Titenkov A. The fractal aspects of the contribution of texture and defect structure to the anisotropy of physical properties of materials

The fractal aspects of the contribution of a texture and defects of crystalline structure in anisotropy of an elastic aftereffect, an initiation stage of creep, fatigue failure of some construction materials (aluminum, copper, alloys Fe-3 of % Si, VT1-0, AZ31) were researched. The fractal nature of processes of short-range ordering in non-equilibrium system of Cu-Ni has revealed in the course of mechanical and thermal influence on metal system in the conditions of far from balance. The fractal nature of fatigue failure of aluminum, copper and magnesium alloy AZ31 is established. Fractal dimensionality of investigated fractures depending from the ratio of deformation at the rolling varied from 1,06 to 1,34. The critical sizes R of fractal cracks of aluminum were changed in limits from 0,11 microns (fractal dimensionality Dav. = 1,2) to 1,5 microns (Dav. = 1,06); for copper - from 6 microns (Dav. = 1,23) to 0,16 mm (Dav. = 1,06).The critical sizes R of fractal cracks for an alloy of magnesium AZ31 has varied in limits from 44 nanometers to 64 nanometers for Dav. = 1,34 that testifies to the considerable propensity of this alloy to brittle fracture. It is found the anisotropy of limit of endurance in a plane of sheets of aluminum, copper and alloy AZ31 during of zeroth of asymmetric cycle of tests. There were found that a minimal value of endurance limit is found in a diagonal direction, the intermediate value is in a rolling direction; a maximum is in a cross direction that is caused by presence in tested materials of crystallographic and structural texture.
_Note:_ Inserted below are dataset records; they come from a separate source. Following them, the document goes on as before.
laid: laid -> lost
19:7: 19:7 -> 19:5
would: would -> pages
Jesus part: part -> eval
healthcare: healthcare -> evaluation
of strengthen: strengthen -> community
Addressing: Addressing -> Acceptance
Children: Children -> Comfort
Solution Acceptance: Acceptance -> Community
The mathematical algorithm is suggested and the computer program is developed for modeling of fractal surfaces of corrupting of metal materials. It is shown that establishment of the negative short-range order (short-range stratification), which have speed maximum at 4500С, accompanied by anomalous falling of electrical resistance and hardening in an alloy of system of copper and nickel, with a high probability is caused by self-organizing of nickel atoms in fractal clusters with number of particles in them from 2 to 10 and fractal dimensionality from 1,10 to 2,89.